Suppose you were reading the health section of a newspaper looking for ideas on how to lose weight, and you came across an article that started like this:
Whether you are just starting a New Year’s diet or struggling to maintain a healthy weight, a provocative new study offers some timely guidance. It isn’t so much what you eat, the study suggests, but how much you eat that counts when it comes to accumulating body fat.
The findings are the latest in a string of studies to challenge claims that the secret to healthy weight loss lies in adjusting the amount of nutritional components of a diet—protein, fat and carbohydrates.
I don’t know about you, but I’d assume that provocative new study involved adjusting the nutritional components of a diet – protein, fat and carbohydrates. Let’s check:
In the study, to be published in Wednesday’s issue of the Journal of the American Medical Association, 25 young, healthy men and women were deliberately fed nearly 1,000 excess calories a day for 56 days, but with diets that varied in the amounts of protein and fat.

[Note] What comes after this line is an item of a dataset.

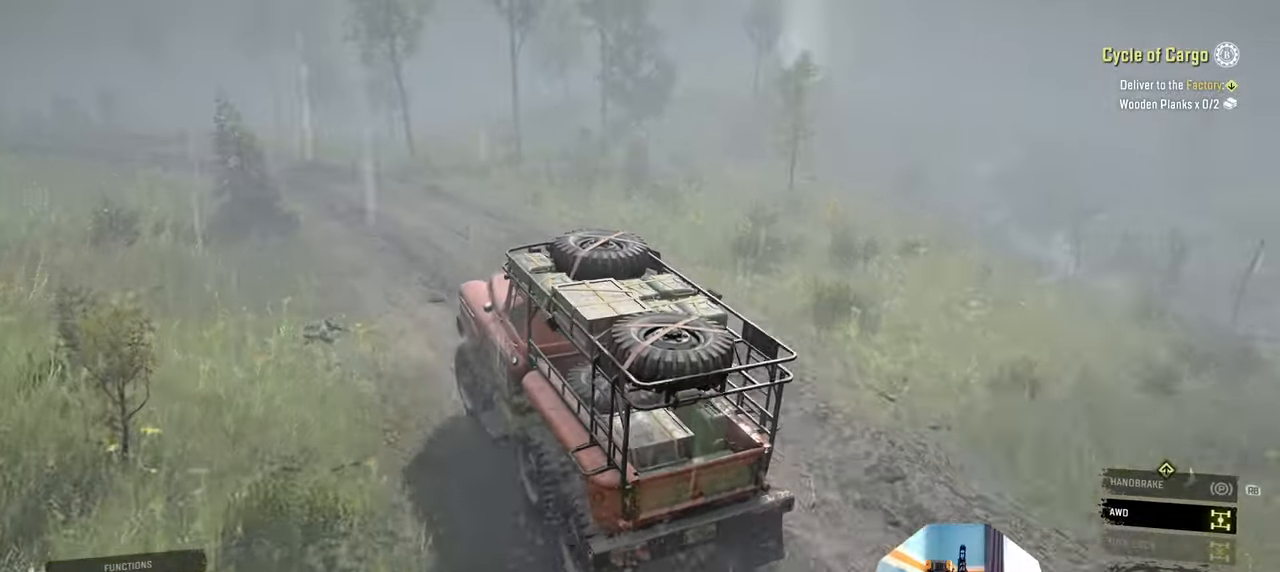
{"buttons": ["R2"], "left_stick": "center", "right_stick": "center", "events": [[67, "right_stick", "left"], [167, "left_stick", "center"], [334, "right_stick", "center"]]}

Hmmm … it appears that the provocative new study which supposedly proves the secret to healthy weight loss isn’t a matter of adjusting the ratio of protein, fat or carbohydrates is
1) a study of people who intentionally gained weight instead of losing weight
2) manipulated the balance of fat and protein, but not carbohydrates.
Let’s read on:
While those on a low-protein diet—about 5% of total calories—gained less weight than those on a normal- or high-protein regimen, body fat among participants in all three groups increased by about the same amount. Typical protein consumption is about 15% of calories, while the U.S. government recommends it make up between 17% and 21% of total daily calories.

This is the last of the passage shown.